Speech

Free trade and unlocking prosperity

Business Secretary Sajid Javid discusses the importance of free trade and sets out his vision for trade across Europe and around the world.

Free trade

In every country it always is and must be the interest of the great body of the people to buy whatever they want of those who sell it cheapest.

It’s well over 200 years since Adam Smith published those words.

But any modern inquiry into the nature and causes of the wealth of nations would come to a similar conclusion.

Whether it’s cars, clothes or Christmas trees, nobody likes paying over the odds for something.

And, thanks to global trade, they rarely have to.

International trade lets us bring in everything from iPhones to bananas.

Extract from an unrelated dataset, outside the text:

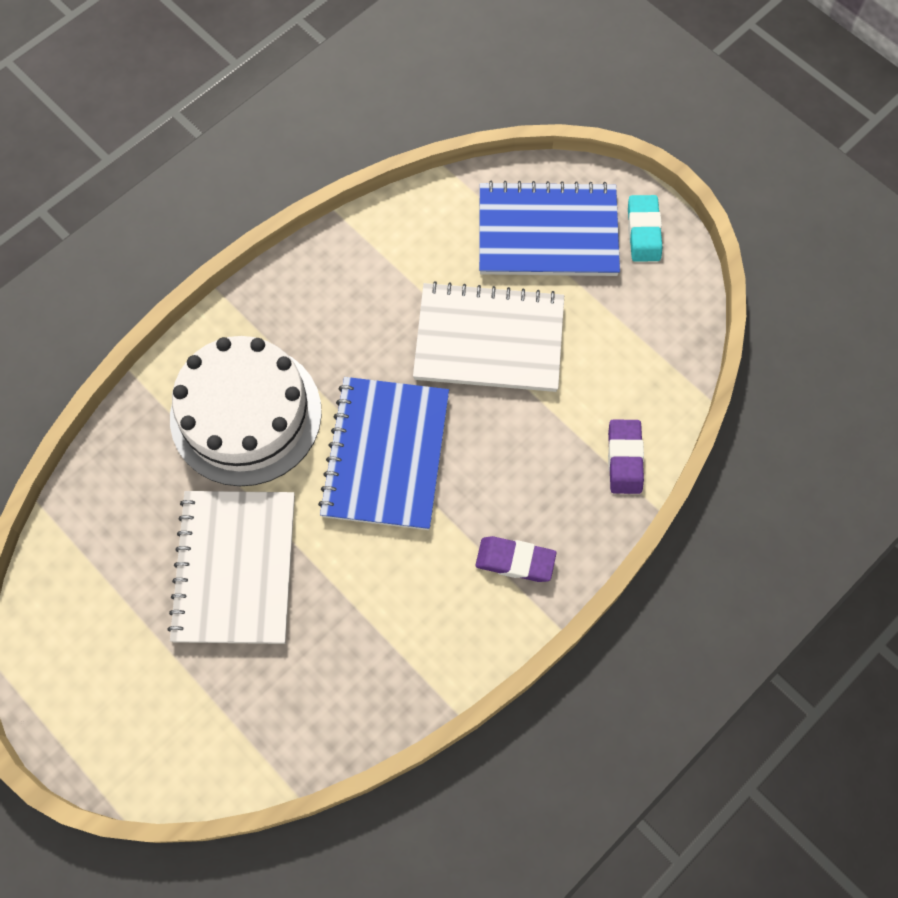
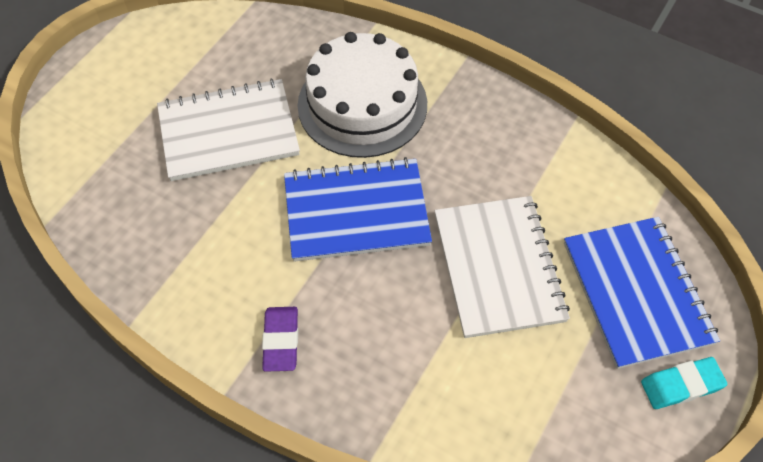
camera: 75 degrees right, 10 degrees down
(624, 458) = (413, 419): purple eraser -> none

And it lets British companies find customers around the world, even selling wine to France and boomerangs to Australia!

Although it’s possible we’re just exporting the same boomerang over and over again!

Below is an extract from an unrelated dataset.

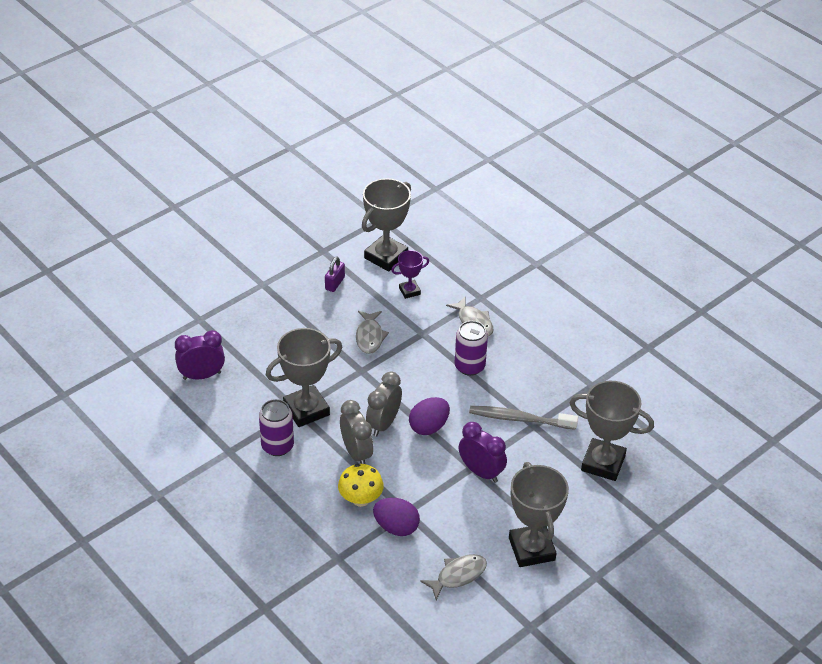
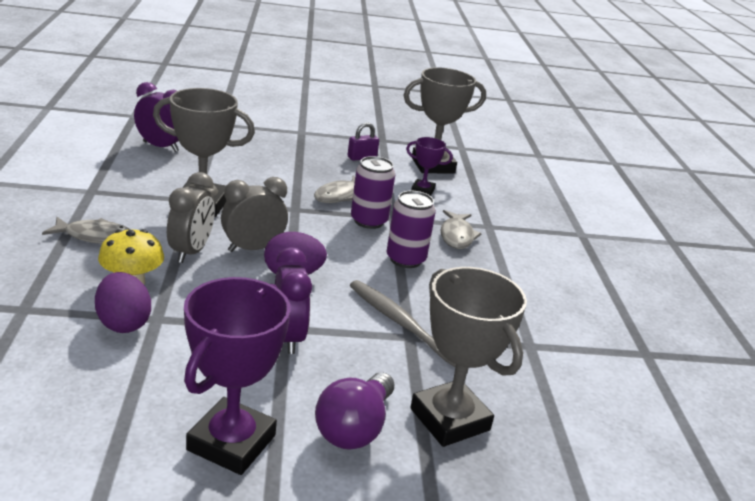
camera: 35 degrees right, 15 degrees down
(277, 446) = (134, 209): purple can -> purple can (369, 221)
(458, 575) = (105, 407): grey fish -> grey fish (95, 236)
(531, 549) = (231, 442): grey trophy -> purple trophy
(570, 500) = (354, 428): none -> purple light bulb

From the Silk Road to the East India Company to the World Trade Organisation, the complex web of international markets has evolved over many centuries.

But while the goods being traded and the nations involved have constantly changed, one thing has remained constant.

Global trade lets people around the world access what they need at a price that they can afford.

Of course, it’s a 2-way transaction.

The buyer gets what they need and the seller gets paid.

No exchange takes place unless both parties benefit

as another great economist once said.

That’s why the spread of free trade has done so much for the world.

Over the past few decades the rise of free trade has been one of the most significant drivers of both economic growth and international development.

Free trade has raised living standards around the world.

It has created jobs.

It has fuelled aspiration.

It has allowed nations and individuals to achieve incredible things.

It has even helped to break down barriers, to spread democracy and open up societies.

In 1945 North and South Korea started from a very similar base.

But in 2015 they are in very different places.

Seoul looked outwards.

It embraced free trade and global markets.

And today it is a thriving democracy.

One that offers its citizens an exceptionally high standard of living.

Meanwhile, Pyongyang turned ever further inwards.

It’s now one of the least free and most destitute societies on earth.

On Monday I spoke at the Legatum Institute about the importance of defending capitalism.

I said that if you really care about the poor, if you really want to see sustainable international development, then the best thing you can do is support the spread of the capitalist system.

The same applies to free trade.

In many ways it’s the international expression of capitalism.

The way it grows from a domestic system to a global one.

Almost by definition, it’s not possible for a closed, state-planned economy to trade freely with its neighbours.

And yet, just as with capitalism, free trade itself is facing a wave of public hostility.

After the Second World War ended, the boat bringing in the first shipment of bananas for 5 years was met on the dockside by excited children.

The arrival of the cargo was practically a cause for national celebration.

It didn’t just mean that people could enjoy a fruit that had been all but banished from their shelves since 1940.

It was a sign that the seas were once again open for freight, and that Britain was once again open for business.

International trade was back, and with it came the luxuries people had previously been forced to go without.

Today, the perception of international trade is very different.

For many people, ‘free trade’ doesn’t mean the iPhones in the pockets, the food on their table or the shoes on their feet.

It doesn’t mean the cars that they drive, the planes they fly on, or the jobs that keep a roof over their heads.

Instead, we have this absurd idea that ‘free trade’ means children toiling in Asian sweatshops.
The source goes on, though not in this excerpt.